James Laverty, 72, of Freeport, was arraigned Thursday, Nov. 18, before Queens Criminal Court Judge Scott Dunn on a three-count complaint charging him with grand larceny and other crimes for allegedly submitting bogus claims for rides requested using a mobile phone app between September 2020 and March 2021.

Katz explained that in early 2019, the MTA partnered with Curb Mobility LLC to provide paratransit users the ability to request an Access-a-Ride through their mobile phones. Sometime after Sept. 1, 2020, a Queens woman downloaded the Curb app and created a user name and password. She requested two rides and Laverty was the driver who picked her up and provided her with service.

However, the defendant’s monthly reimbursement requests for payment to Curb allegedly stated he had picked up this same woman 661 times between September 2020 and February 2021.

According to the charges, the MTA reimbursed Curb for the cost of those 661 trips, just over $69,860. MTA investigators observed Laverty driving his own wheelchair-accessible TLC yellow taxi on numerous occasions in Queens and elsewhere. On these trips in which the defendant was supposed to be driving the female passenger, there was actually no one else in the vehicle except for Laverty.

“It is morally bankrupt that this unscrupulous driver was allegedly able to rip off nearly $70,000 from a program specifically intended to provide vital transportation to people with disabilities,” MTA Inspector General Carolyn Pokorny said. “This case highlights why strong fraud controls must be implemented throughout the MTA. I am proud to stand with the Queens District Attorney’s Office, the NYC Department of Investigation and the NYC Taxi and Limousine Commission, to ensure that this bad actor is held responsible for his actions. We will continue to work with the MTA to ensure strong internal controls are in place to prevent this misconduct from happening again.”

Judge Dunn ordered the defendant to return to court on Dec. 9. If convicted, Lavery faces up to 15 years in prison.
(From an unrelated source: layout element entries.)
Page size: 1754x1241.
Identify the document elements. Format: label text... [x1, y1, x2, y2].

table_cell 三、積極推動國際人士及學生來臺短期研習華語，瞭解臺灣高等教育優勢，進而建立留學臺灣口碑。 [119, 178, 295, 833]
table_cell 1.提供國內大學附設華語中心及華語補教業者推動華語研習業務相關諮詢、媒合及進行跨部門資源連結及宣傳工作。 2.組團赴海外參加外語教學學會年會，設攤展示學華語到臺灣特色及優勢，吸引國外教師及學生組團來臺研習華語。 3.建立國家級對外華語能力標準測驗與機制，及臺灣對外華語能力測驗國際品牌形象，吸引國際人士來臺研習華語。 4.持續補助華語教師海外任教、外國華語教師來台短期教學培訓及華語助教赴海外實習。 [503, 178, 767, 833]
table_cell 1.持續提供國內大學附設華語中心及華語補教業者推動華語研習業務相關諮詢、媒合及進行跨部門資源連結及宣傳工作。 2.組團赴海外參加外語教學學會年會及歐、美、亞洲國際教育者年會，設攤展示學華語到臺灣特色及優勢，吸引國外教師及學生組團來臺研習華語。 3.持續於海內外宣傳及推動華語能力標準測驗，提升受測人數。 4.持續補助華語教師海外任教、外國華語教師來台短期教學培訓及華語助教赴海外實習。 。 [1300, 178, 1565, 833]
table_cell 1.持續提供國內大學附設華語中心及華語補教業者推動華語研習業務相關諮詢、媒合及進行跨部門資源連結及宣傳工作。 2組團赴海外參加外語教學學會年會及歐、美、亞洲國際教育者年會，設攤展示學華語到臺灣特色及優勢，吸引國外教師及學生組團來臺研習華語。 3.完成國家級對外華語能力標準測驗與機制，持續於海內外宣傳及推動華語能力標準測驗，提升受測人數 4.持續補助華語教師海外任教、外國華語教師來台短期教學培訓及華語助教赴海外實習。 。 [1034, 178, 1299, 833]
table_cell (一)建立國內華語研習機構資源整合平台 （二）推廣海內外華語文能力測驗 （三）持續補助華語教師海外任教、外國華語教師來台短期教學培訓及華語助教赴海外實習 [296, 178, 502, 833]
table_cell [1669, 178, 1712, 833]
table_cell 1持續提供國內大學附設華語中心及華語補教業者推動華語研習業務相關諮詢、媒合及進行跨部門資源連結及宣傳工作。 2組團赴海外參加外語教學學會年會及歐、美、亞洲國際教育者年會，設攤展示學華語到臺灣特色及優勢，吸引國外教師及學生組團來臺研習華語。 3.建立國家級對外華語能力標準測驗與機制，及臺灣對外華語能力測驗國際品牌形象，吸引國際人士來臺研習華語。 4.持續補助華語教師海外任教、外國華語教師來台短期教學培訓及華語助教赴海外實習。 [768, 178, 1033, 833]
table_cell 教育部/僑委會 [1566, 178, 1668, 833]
“The Access-a-Ride service provides much-needed transportation options for those with mobility issues,” Katz said. “Sadly, this defendant allegedly found a way to scam the system. This kind of malfeasance is unacceptable and the defendant will be prosecuted for his alleged crimes. My office will continue to work with our law enforcement partners to stop scammers from lining their pockets at the expense of others.”